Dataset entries
□ □ □ □ □ □ □

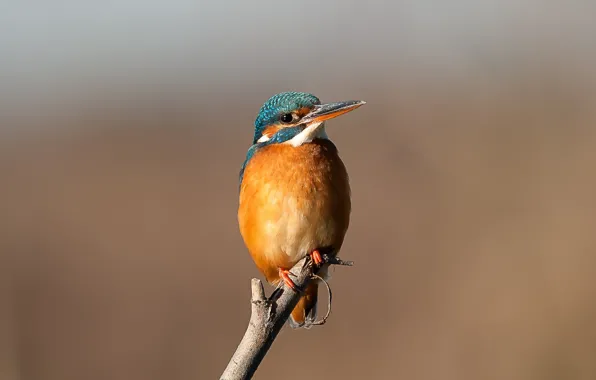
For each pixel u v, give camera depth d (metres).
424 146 16.45
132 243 15.98
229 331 13.09
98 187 19.38
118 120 26.25
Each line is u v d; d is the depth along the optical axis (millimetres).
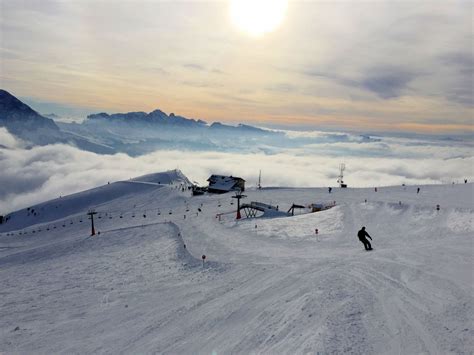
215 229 53469
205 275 27469
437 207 42000
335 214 49938
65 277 33625
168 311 18969
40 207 139125
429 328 10586
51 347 16156
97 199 137250
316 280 18047
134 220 81250
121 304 22281
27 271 39906
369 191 77000
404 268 17453
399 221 40469
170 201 109312
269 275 22672
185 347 13562
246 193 99250
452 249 20938
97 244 56781
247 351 11648
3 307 24062
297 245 36188
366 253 24859
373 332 10750
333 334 10797
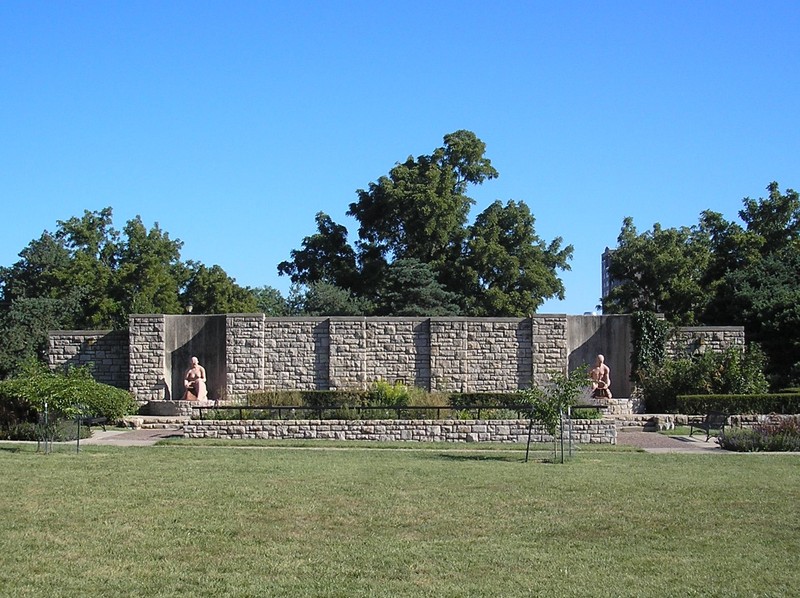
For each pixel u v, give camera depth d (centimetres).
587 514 1552
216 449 2519
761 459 2356
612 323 4088
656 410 3822
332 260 6825
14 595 1073
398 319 4022
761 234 6225
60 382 2455
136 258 6353
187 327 4025
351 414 2983
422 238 6462
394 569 1202
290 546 1316
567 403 2308
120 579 1145
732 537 1396
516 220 6525
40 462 2141
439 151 6725
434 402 3369
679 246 6231
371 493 1725
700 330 4062
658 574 1195
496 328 4034
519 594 1100
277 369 3994
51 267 6144
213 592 1096
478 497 1692
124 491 1723
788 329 4509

□ □ □ □ □ □ □

Your objective:
Using the records above, print exactly the run of lines that starts with the line with "369 191 77000" and goes on through the line with "761 459 2356", pictures excluded.

Reply to the exercise:
369 191 77000
404 268 17453
399 221 40469
170 201 109312
269 275 22672
185 347 13562
246 193 99250
452 249 20938
97 244 56781
247 351 11648
3 307 24062
297 245 36188
366 253 24859
373 332 10750
333 334 10797
For each pixel u v, give camera depth d (centimetres).
587 514 1552
216 449 2519
761 459 2356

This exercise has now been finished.